Have social media giants been ignoring the warning signs of social media harm?
In 2022, over 80 cases were brought together in a federal court in California against social media giants – primarily naming Meta and Instagram.
The backstory: Back in 2021, Frances Haugen, an ex-employee of Meta Platforms (the company that owns Instagram and Facebook), came out with some shocking internal documents revealing the company was knowingly choosing profits over community safety. She also confirmed that Facebook was aware of the damage its app Instagram had on vulnerable young people. Specifically, an internal study at Instagram found that many teenage girls using the app were struggling with depression and anxiety because of body image issues.
More recently: In 2022, over 80 cases were brought together in a federal court in California against social media giants – primarily naming Meta and Instagram. These cases were on behalf of young people saying these social media sites were the cause of their anxiety, depression and eating disorders and that they even contributed to some suicides. These cases are still pending.
The development: But here's where it gets even crazier – an unredacted version of the court filing just revealed how much Meta and TikTok's parent company, ByteDance, allegedly knew about the dangerous effects their platforms had on minors. The filing says Meta CEO Zuckerberg was personally warned and that rather than take proactive measures to protect children on the app, Meta defunded its mental health team (which a Meta spokesperson has said isn't true). It also says ByteDance's internal docs showed the company knew young people are more prone to falling for dangerous social media challenges.

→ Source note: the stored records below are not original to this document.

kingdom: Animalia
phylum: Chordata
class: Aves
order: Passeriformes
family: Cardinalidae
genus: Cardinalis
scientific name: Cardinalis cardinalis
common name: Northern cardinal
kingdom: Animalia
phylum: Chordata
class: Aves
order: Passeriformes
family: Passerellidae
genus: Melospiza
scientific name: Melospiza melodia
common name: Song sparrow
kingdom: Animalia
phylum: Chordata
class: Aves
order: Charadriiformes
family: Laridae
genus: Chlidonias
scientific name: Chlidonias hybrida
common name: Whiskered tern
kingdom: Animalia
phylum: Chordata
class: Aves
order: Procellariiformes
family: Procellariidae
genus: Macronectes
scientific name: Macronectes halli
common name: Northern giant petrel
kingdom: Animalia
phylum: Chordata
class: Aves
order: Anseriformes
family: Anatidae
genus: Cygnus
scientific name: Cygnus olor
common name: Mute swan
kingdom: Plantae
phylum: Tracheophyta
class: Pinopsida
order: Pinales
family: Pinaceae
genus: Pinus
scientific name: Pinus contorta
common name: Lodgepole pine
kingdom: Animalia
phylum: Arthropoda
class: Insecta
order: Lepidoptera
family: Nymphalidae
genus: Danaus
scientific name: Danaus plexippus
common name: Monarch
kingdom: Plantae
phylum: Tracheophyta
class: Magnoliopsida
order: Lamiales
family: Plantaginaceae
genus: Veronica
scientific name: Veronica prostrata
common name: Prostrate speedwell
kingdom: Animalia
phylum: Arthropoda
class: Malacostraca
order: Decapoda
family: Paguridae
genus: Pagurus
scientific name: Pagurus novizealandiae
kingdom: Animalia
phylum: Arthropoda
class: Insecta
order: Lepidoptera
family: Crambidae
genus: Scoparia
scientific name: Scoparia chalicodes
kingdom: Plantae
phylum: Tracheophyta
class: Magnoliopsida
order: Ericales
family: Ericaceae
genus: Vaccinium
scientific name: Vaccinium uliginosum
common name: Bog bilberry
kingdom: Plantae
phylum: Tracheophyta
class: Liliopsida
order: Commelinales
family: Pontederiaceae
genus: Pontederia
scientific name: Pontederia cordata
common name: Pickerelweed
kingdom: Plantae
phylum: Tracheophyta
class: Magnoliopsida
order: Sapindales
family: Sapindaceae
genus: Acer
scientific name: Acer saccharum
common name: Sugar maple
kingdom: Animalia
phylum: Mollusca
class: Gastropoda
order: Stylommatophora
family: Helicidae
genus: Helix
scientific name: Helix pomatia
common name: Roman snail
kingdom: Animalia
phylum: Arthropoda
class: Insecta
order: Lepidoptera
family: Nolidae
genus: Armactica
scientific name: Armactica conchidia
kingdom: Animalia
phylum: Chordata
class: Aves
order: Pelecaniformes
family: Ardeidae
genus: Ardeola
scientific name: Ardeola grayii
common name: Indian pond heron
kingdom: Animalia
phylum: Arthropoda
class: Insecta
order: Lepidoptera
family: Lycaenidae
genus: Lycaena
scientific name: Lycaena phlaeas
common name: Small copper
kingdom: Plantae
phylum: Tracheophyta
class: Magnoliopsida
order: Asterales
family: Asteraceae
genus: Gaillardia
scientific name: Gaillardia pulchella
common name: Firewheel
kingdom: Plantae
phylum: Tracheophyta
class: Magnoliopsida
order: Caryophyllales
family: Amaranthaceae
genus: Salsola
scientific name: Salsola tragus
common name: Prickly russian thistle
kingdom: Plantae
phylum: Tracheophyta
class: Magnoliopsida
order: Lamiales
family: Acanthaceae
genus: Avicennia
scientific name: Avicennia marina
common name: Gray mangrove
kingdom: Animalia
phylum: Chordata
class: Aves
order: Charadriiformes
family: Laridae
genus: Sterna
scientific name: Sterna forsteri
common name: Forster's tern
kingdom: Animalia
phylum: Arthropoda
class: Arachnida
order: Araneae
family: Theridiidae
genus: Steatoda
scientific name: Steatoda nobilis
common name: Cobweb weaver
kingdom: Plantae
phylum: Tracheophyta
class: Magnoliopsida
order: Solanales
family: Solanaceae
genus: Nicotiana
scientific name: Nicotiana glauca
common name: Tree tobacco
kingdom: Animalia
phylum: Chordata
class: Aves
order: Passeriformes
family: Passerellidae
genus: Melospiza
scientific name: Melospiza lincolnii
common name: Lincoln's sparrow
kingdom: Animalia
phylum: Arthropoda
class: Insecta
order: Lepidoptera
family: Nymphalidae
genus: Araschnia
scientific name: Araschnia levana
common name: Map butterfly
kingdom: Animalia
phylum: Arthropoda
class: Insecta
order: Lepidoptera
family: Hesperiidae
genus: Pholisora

The social media giants may rely on a 1996 law that protects internet platforms from being liable for things users post. They also have their eye on an ongoing Supreme Court case over just how culpable these companies are for hosting harmful content.
"In fact because this so important our company, we actually increased funding, shown by the over 30 tools we offer to support teens and families," said a Meta spokesperson regarding the allegation that the company cut mental health funding. "Today, there are hundreds of employees working across the company to build features to this effect."
"No one wakes up thinking they want to maximize the number of times they open Instagram that day," wrote one Meta employee in 2021, according to the filing. "But that's exactly what our product teams are trying to do."
"These never-before-seen documents show that social media companies treat the crisis in youth mental health as a public relations issue rather than an urgent societal problem brought on by their products," said a statement by three lawyers leading the lawsuit, Lexi Hazam, Previn Warren and Chris Seeger. "This includes burying internal research documenting these harms, blocking safety measures because they decrease 'engagement,' and defunding teams focused on protecting youth mental health."
"All sorts of services may be 'addictive' in the habit-forming sense—from television to video games to shopping for clothes—but the law does not impose liability simply for creating an activity which some may do too much, even where, as here, it allegedly results in tragedy," said Snap Inc., arguing the dismissal of a case where a mom said her daughter developed sleep deprivation and depression while using Instagram, eventually committing suicide.
"If anything, the argument that the algorithms are to blame really highlights what the plaintiffs are suing about is third-party content," said Eric Goldman, a Santa Clara University law professor.